- _REQUIRED WORK_:
Reproduce every one of the lines below character for character, leaving the pictures out of your answer.

Saved entries
****************************************

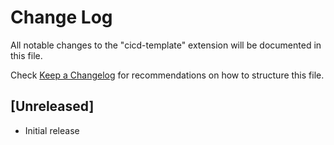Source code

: # Change Log

All notable changes to the "cicd-template" extension will be documented in this file.

Check [Keep a Changelog](http://keepachangelog.com/) for recommendations on how to structure this file.

## [Unreleased]

- Initial release
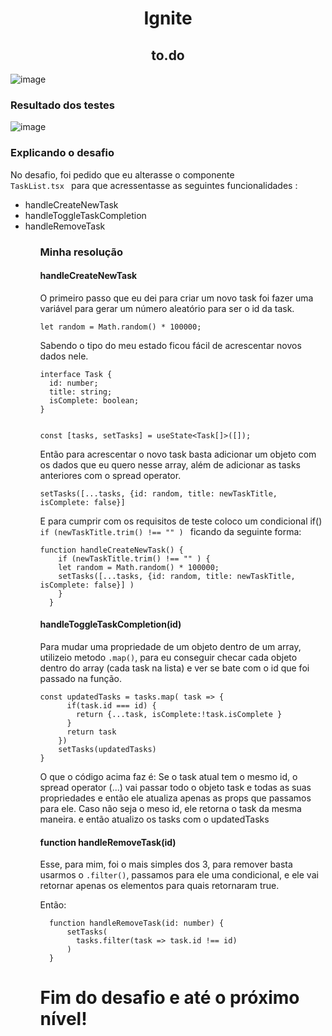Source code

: <h1 align="center"> Ignite </h1>
<h2 align="center">to.do</h2>


![image](https://user-images.githubusercontent.com/82004348/126047335-70a05e1c-882b-4a72-8c61-23de06041941.png)

<h3>Resultado dos testes </h3>

![image](https://user-images.githubusercontent.com/82004348/126047241-6614f587-9211-4391-9e48-cebe994f9e24.png)



<h3> Explicando o desafio </h3>

No desafio, foi pedido que eu alterasse o componente <code> TaskList.tsx </code> para que acressentasse as seguintes funcionalidades : 

<ul> 
<li>handleCreateNewTask</li>
<li>handleToggleTaskCompletion</li>
<li>handleRemoveTask</li>
<ul/> 

<h3>Minha resolução</h3>

<h4>handleCreateNewTask</h4>

<p> O primeiro passo que eu dei para criar um novo task foi fazer uma variável para gerar um número aleatório para ser o id da task. </p>

    let random = Math.random() * 100000;

<p> Sabendo o tipo do meu estado ficou fácil de acrescentar novos dados nele. </p> 

    interface Task {
      id: number;
      title: string;
      isComplete: boolean;
    }
    
    
    const [tasks, setTasks] = useState<Task[]>([]);
    
    
<p> Então para acrescentar o novo task basta adicionar um objeto com os dados que eu quero nesse array, além de adicionar as tasks anteriores com o spread operator. </p>


    setTasks([...tasks, {id: random, title: newTaskTitle, isComplete: false}]
    
<p> E para cumprir com os requisitos de teste coloco um condicional if() <code> if (newTaskTitle.trim() !== "" ) </code> ficando da seguinte forma: 

    function handleCreateNewTask() {
        if (newTaskTitle.trim() !== "" ) {
        let random = Math.random() * 100000;
        setTasks([...tasks, {id: random, title: newTaskTitle, isComplete: false}] )
        }
      }
      
<h4> handleToggleTaskCompletion(id) </h4>

<p> Para mudar uma propriedade de um objeto dentro de um array, utilizeio metodo <code>.map()</code>, para eu conseguir checar cada objeto dentro do array (cada task na lista) e ver se bate com o id que foi passado na função.</p>

    const updatedTasks = tasks.map( task => {
          if(task.id === id) {
            return {...task, isComplete:!task.isComplete }
          }
          return task
        })
        setTasks(updatedTasks)
    }
        
<p>O que o código acima faz é: Se o task atual tem o mesmo id, o spread operator (...) vai passar todo o objeto task e todas as suas propriedades e então ele atualiza apenas as props que passamos para ele. Caso não seja o meso id, ele retorna o task da mesma maneira. e então atualizo os tasks com o updatedTasks</p>


<h4> function handleRemoveTask(id) </h4>

<p> Esse, para mim, foi o mais simples dos 3, para remover basta usarmos o <code>.filter()</code>, passamos para ele uma condicional, e ele vai retornar apenas os elementos para quais retornaram true.

Então: 

      function handleRemoveTask(id: number) {
          setTasks(
            tasks.filter(task => task.id !== id)
          )
      }
      

<h1> Fim do desafio e até o próximo nível! </h1>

****************************************

- _SOLUTION TO THIS PROBLEM_:
Source code

: # Change Log

All notable changes to the "cicd-template" extension will be documented in this file.

Check [Keep a Changelog](http://keepachangelog.com/) for recommendations on how to structure this file.

## [Unreleased]

- Initial release
Source code

: <h1 align="center"> Ignite </h1>
<h2 align="center">to.do</h2>


![image](https://user-images.githubusercontent.com/82004348/126047335-70a05e1c-882b-4a72-8c61-23de06041941.png)

<h3>Resultado dos testes </h3>

![image](https://user-images.githubusercontent.com/82004348/126047241-6614f587-9211-4391-9e48-cebe994f9e24.png)



<h3> Explicando o desafio </h3>

No desafio, foi pedido que eu alterasse o componente <code> TaskList.tsx </code> para que acressentasse as seguintes funcionalidades : 

<ul> 
<li>handleCreateNewTask</li>
<li>handleToggleTaskCompletion</li>
<li>handleRemoveTask</li>
<ul/> 

<h3>Minha resolução</h3>

<h4>handleCreateNewTask</h4>

<p> O primeiro passo que eu dei para criar um novo task foi fazer uma variável para gerar um número aleatório para ser o id da task. </p>

    let random = Math.random() * 100000;

<p> Sabendo o tipo do meu estado ficou fácil de acrescentar novos dados nele. </p> 

    interface Task {
      id: number;
      title: string;
      isComplete: boolean;
    }
    
    
    const [tasks, setTasks] = useState<Task[]>([]);
    
    
<p> Então para acrescentar o novo task basta adicionar um objeto com os dados que eu quero nesse array, além de adicionar as tasks anteriores com o spread operator. </p>


    setTasks([...tasks, {id: random, title: newTaskTitle, isComplete: false}]
    
<p> E para cumprir com os requisitos de teste coloco um condicional if() <code> if (newTaskTitle.trim() !== "" ) </code> ficando da seguinte forma: 

    function handleCreateNewTask() {
        if (newTaskTitle.trim() !== "" ) {
        let random = Math.random() * 100000;
        setTasks([...tasks, {id: random, title: newTaskTitle, isComplete: false}] )
        }
      }
      
<h4> handleToggleTaskCompletion(id) </h4>

<p> Para mudar uma propriedade de um objeto dentro de um array, utilizeio metodo <code>.map()</code>, para eu conseguir checar cada objeto dentro do array (cada task na lista) e ver se bate com o id que foi passado na função.</p>

    const updatedTasks = tasks.map( task => {
          if(task.id === id) {
            return {...task, isComplete:!task.isComplete }
          }
          return task
        })
        setTasks(updatedTasks)
    }
        
<p>O que o código acima faz é: Se o task atual tem o mesmo id, o spread operator (...) vai passar todo o objeto task e todas as suas propriedades e então ele atualiza apenas as props que passamos para ele. Caso não seja o meso id, ele retorna o task da mesma maneira. e então atualizo os tasks com o updatedTasks</p>


<h4> function handleRemoveTask(id) </h4>

<p> Esse, para mim, foi o mais simples dos 3, para remover basta usarmos o <code>.filter()</code>, passamos para ele uma condicional, e ele vai retornar apenas os elementos para quais retornaram true.

Então: 

      function handleRemoveTask(id: number) {
          setTasks(
            tasks.filter(task => task.id !== id)
          )
      }
      

<h1> Fim do desafio e até o próximo nível! </h1>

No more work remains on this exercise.